The European Space Agency (ESA) and the Russian federal space agency, Roscosmos, have signed a formal agreement to work in partnership on the ExoMars program towards the launch of two missions in 2016 and 2018.
“Establishing whether life ever existed on Mars is one of the outstanding scientific questions of our time and the highest scientific priority of the ExoMars program,” the two space agencies wrote in a joint statement.
“[We] have agreed [to] a balanced sharing of responsibilities for the different mission elements. ESA will provide the Trace Gas Orbiter (TGO) and the Entry, Descent and Landing Demonstrator Module (EDM) in 2016, and the carrier and rover in 2018.”
Meanwhile, the Russians will be responsible for the 2018 descent module and surface platform, and will provide launchers for both missions. Both the ESA and Roscosmos have also agreed to supply scientific instruments and will cooperate closely in the scientific exploitation of the missions.
According to the ESA, ExoMars will demonstrate a wide range of core technologies, including landing, roving, drilling and sample preparation. All are described as “essential” in the effort to pave the way for the next big step in the robotic exploration of Mars: a sample-return mission.
========
Problem statement:
Can you copy the ExoMars article text from "According to the" to "a sample-return mission." word for word?
========
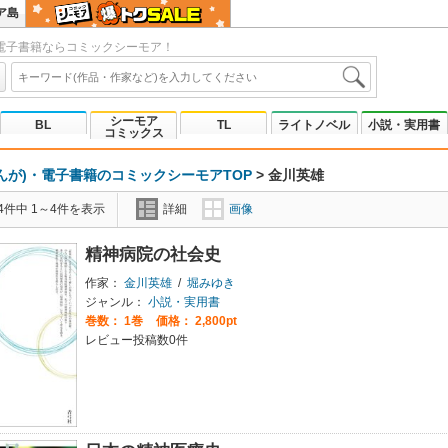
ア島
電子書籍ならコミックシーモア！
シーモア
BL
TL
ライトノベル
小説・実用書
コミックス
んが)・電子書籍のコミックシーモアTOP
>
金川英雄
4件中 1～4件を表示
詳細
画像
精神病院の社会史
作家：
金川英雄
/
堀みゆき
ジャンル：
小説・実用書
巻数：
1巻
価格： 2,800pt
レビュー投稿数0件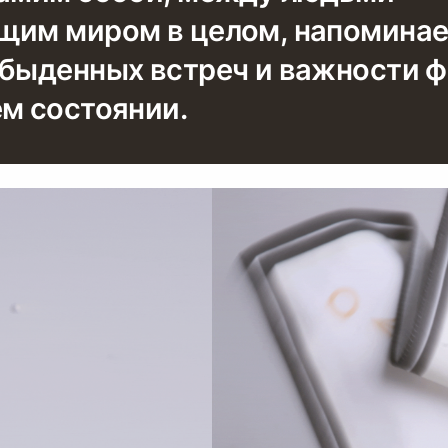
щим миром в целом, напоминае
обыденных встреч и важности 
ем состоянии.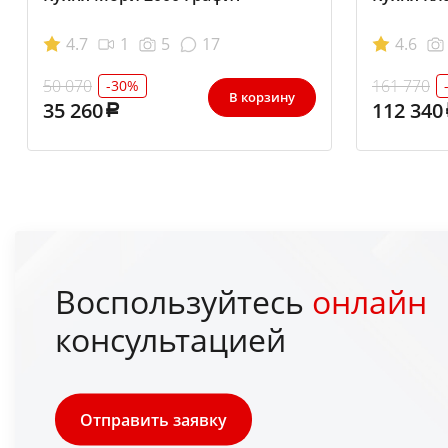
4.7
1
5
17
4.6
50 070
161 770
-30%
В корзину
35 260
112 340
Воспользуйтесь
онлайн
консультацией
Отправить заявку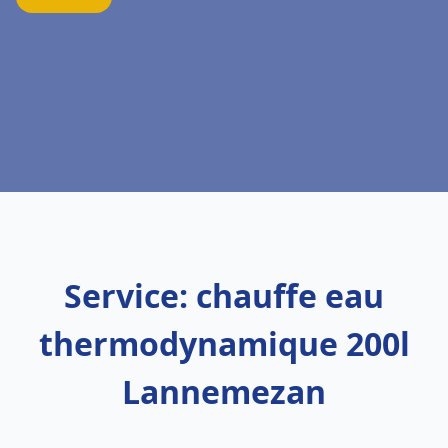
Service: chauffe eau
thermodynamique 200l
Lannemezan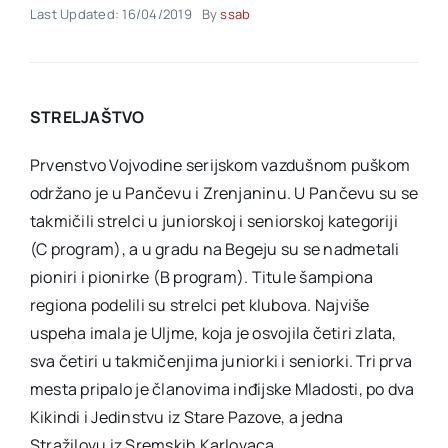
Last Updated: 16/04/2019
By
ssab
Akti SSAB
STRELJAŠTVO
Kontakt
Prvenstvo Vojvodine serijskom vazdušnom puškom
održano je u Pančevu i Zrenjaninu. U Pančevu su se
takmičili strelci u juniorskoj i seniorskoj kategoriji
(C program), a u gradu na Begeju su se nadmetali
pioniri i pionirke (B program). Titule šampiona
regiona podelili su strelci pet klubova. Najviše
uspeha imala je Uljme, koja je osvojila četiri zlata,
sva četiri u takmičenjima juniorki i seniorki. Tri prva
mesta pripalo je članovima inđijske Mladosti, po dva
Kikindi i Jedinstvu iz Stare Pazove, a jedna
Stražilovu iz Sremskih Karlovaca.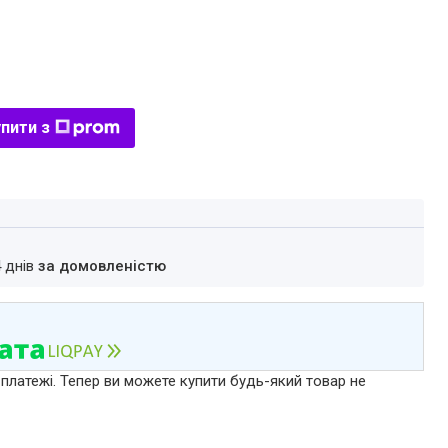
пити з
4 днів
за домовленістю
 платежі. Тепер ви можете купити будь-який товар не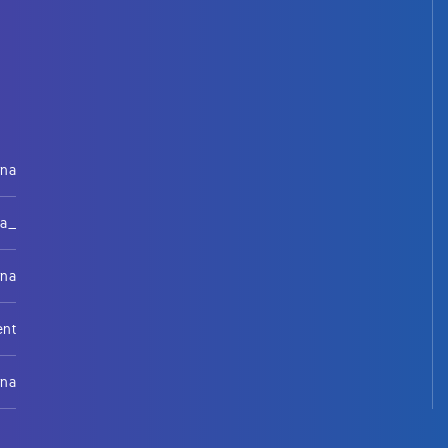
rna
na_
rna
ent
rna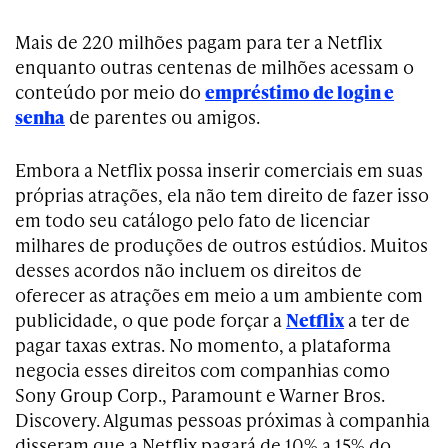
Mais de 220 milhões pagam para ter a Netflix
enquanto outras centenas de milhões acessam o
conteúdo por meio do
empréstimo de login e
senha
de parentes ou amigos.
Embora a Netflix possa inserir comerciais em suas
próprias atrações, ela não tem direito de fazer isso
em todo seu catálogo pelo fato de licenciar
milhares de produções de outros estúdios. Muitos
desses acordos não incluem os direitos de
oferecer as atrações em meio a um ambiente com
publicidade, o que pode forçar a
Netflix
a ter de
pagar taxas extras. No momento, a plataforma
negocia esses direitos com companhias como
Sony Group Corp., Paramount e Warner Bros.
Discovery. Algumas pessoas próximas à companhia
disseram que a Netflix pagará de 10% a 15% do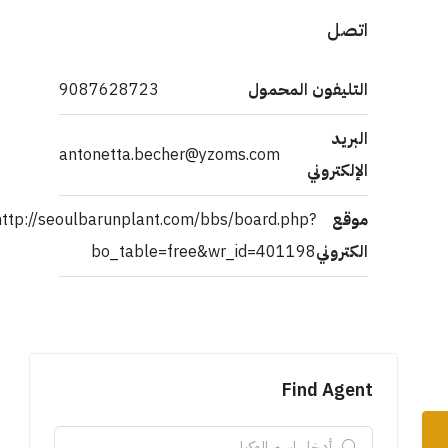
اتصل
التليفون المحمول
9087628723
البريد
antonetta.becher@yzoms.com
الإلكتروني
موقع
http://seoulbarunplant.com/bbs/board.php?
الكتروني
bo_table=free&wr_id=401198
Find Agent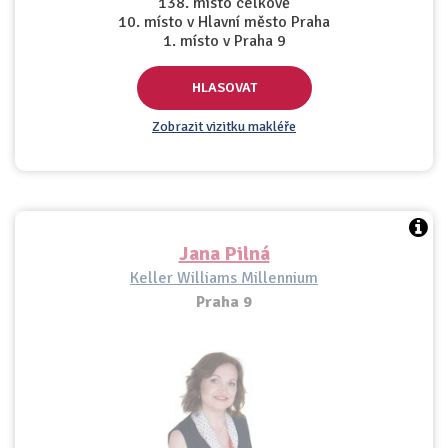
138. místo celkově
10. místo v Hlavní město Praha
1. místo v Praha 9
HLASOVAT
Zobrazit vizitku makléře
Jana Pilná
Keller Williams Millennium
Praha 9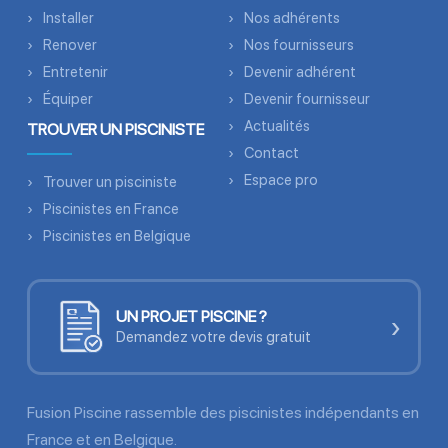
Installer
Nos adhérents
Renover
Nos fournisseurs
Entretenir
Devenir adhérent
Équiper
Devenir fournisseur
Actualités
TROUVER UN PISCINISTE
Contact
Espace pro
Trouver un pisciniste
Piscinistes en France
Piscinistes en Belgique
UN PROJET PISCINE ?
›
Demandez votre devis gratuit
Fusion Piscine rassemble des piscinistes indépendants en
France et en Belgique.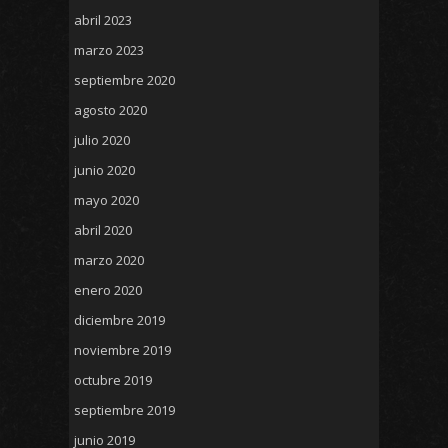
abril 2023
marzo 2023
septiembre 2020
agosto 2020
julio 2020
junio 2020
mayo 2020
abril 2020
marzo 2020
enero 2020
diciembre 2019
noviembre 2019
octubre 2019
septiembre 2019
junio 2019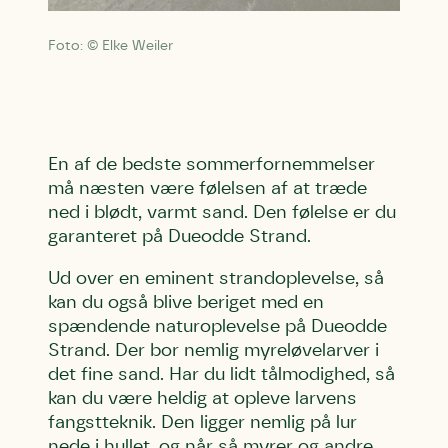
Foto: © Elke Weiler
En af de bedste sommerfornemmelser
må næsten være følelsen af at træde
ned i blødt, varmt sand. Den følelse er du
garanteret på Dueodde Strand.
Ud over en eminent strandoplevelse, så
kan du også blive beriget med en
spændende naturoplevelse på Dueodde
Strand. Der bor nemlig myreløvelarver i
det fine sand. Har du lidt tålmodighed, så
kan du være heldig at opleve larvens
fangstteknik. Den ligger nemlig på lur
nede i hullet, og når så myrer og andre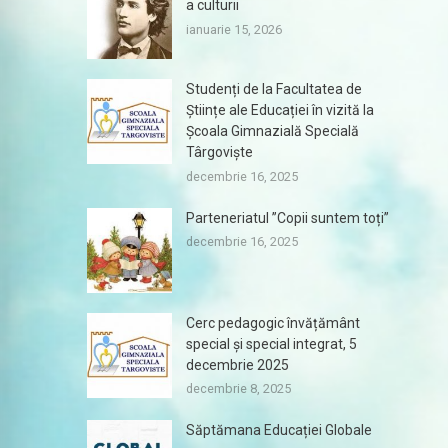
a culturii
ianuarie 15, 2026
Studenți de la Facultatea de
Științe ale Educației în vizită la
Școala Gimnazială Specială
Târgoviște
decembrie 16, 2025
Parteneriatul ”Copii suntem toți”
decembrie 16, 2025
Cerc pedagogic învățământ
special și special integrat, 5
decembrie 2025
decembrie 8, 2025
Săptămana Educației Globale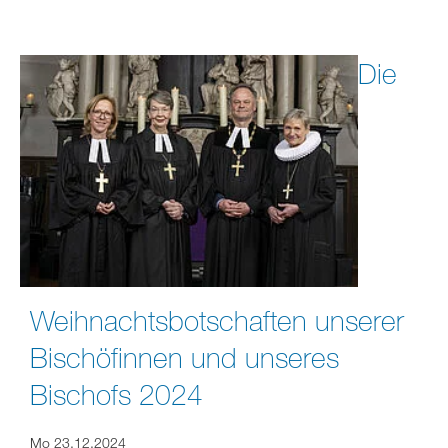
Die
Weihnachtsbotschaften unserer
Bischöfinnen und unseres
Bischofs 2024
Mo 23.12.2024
========
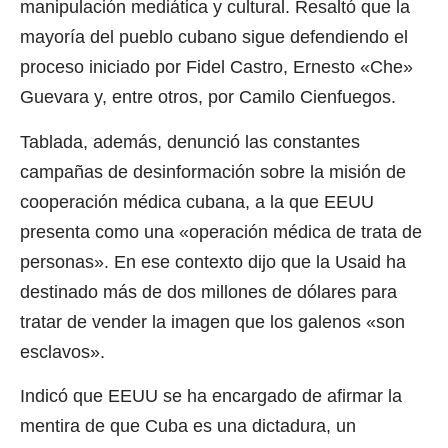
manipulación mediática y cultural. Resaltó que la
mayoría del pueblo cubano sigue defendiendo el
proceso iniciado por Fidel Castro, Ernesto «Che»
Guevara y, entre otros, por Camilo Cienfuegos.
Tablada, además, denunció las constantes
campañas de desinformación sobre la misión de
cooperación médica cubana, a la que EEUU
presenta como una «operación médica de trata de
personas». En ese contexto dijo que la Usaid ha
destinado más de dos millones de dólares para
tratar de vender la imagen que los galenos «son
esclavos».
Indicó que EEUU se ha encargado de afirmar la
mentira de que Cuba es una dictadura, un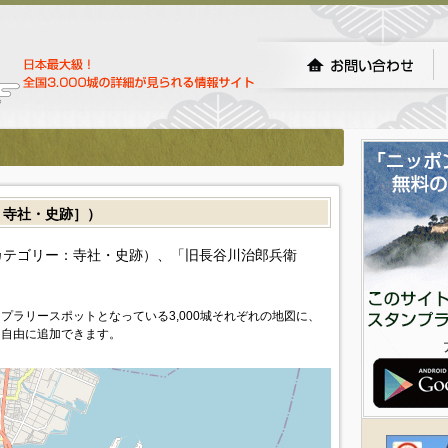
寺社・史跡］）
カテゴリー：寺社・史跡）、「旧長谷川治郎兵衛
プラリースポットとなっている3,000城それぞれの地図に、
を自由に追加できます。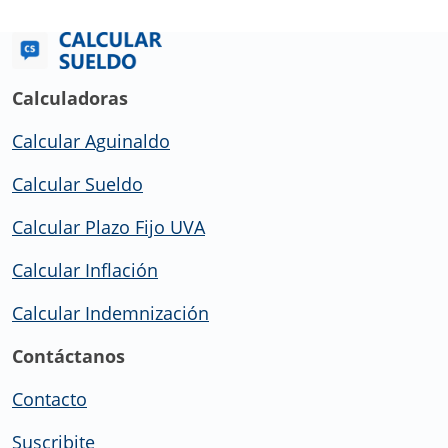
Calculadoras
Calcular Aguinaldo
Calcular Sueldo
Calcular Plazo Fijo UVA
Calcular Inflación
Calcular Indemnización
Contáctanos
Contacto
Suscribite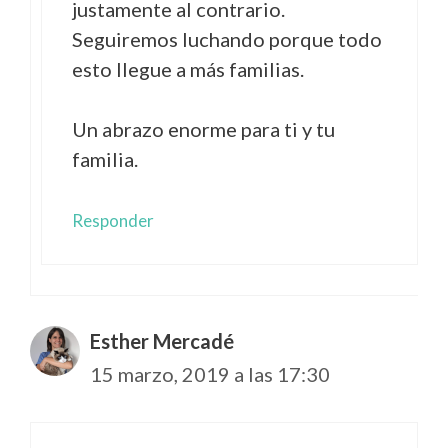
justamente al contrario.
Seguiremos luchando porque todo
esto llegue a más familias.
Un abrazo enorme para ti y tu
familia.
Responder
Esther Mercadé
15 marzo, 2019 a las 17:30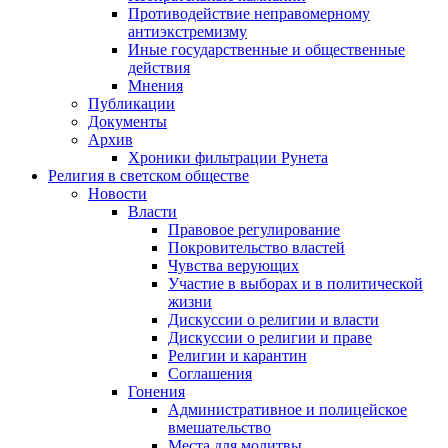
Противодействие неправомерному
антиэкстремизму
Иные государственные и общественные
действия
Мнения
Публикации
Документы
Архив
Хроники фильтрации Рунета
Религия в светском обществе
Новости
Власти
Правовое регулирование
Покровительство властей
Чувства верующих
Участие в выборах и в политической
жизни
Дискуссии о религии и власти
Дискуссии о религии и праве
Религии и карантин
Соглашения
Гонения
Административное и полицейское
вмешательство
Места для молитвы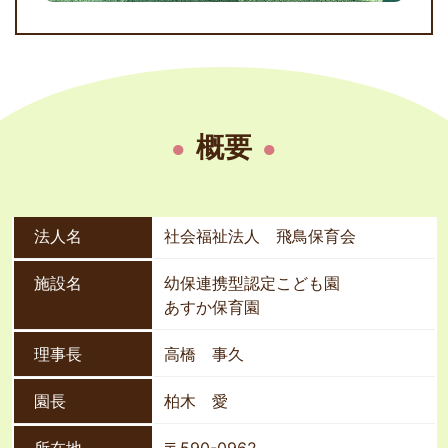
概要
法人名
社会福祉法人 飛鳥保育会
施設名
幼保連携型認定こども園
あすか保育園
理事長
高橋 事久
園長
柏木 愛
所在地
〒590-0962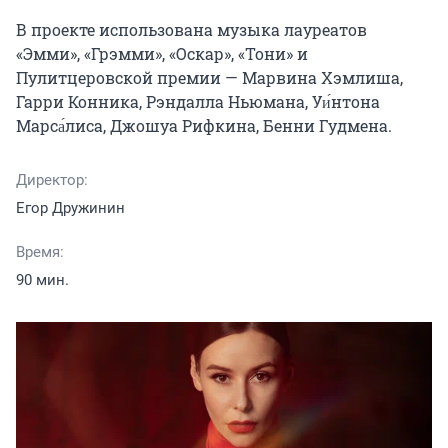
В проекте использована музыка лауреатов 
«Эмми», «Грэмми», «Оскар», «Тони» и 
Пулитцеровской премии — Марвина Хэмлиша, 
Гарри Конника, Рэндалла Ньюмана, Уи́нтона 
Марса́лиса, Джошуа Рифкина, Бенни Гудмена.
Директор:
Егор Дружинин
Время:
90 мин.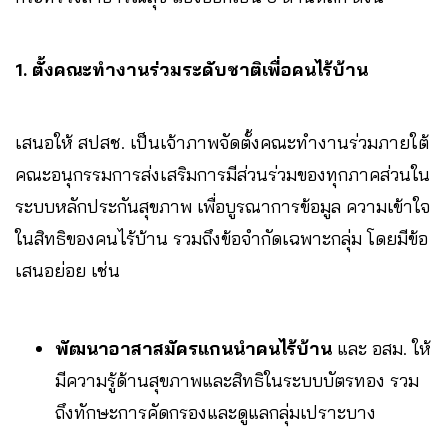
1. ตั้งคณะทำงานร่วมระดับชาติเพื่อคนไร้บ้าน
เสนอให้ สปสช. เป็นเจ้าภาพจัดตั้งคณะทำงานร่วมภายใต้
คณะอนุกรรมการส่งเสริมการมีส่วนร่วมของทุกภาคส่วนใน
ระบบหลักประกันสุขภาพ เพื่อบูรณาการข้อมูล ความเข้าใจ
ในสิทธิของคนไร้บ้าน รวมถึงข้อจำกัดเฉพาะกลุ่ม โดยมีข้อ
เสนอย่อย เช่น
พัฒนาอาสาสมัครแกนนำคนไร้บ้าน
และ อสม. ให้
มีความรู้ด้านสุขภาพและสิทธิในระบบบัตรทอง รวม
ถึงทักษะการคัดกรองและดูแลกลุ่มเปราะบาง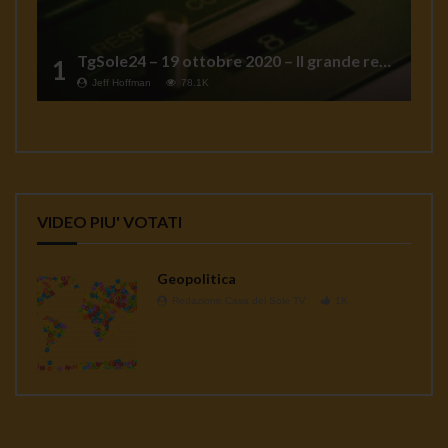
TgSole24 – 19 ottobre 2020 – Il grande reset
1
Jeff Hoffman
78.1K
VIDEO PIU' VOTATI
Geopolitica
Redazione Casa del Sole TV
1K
========
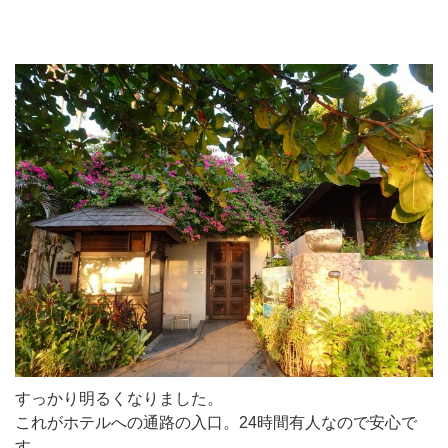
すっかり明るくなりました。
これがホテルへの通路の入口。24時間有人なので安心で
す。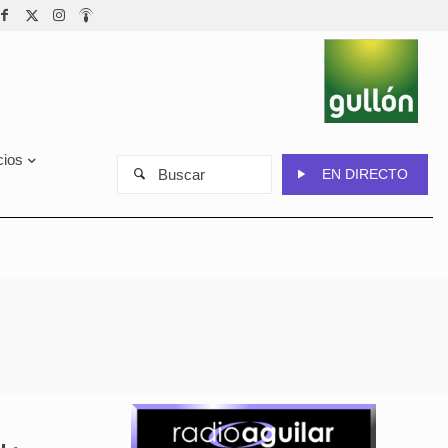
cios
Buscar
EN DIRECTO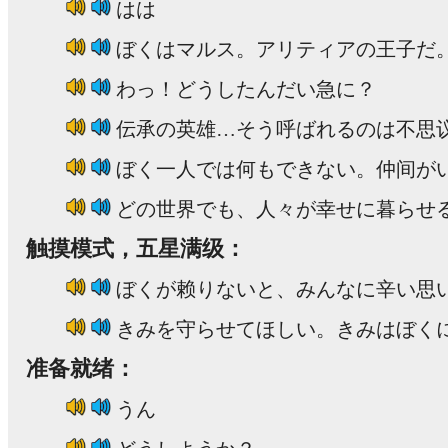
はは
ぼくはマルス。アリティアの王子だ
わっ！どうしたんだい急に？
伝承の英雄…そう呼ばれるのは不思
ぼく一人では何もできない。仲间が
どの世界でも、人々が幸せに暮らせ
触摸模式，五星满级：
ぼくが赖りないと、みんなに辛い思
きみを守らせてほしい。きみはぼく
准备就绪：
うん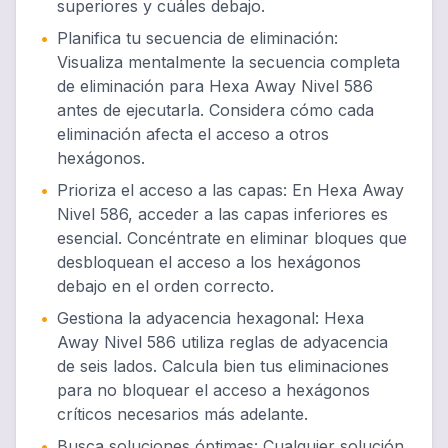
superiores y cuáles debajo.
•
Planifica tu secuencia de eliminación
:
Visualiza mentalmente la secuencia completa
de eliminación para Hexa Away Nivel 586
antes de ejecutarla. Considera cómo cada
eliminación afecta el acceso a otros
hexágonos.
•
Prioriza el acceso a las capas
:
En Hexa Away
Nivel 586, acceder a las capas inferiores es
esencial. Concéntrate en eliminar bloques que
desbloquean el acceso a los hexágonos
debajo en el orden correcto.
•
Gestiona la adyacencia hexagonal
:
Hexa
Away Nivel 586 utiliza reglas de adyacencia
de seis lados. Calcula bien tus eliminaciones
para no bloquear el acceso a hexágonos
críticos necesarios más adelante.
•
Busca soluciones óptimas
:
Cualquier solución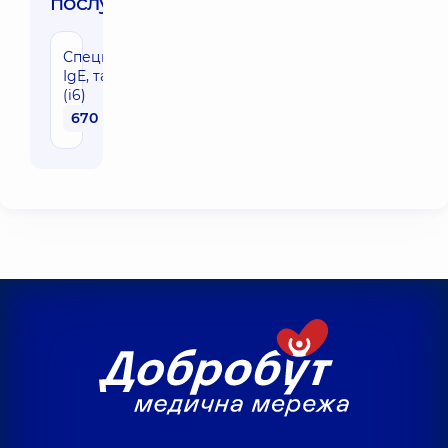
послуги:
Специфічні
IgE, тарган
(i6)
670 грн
========
Answer box:
According to the ESA, ExoMars will demonstrate a wide range of core technologies, including landing, roving, drilling and sample preparation. All are described as “essential” in the effort to pave the way for the next big step in the robotic exploration of Mars: a sample-return mission.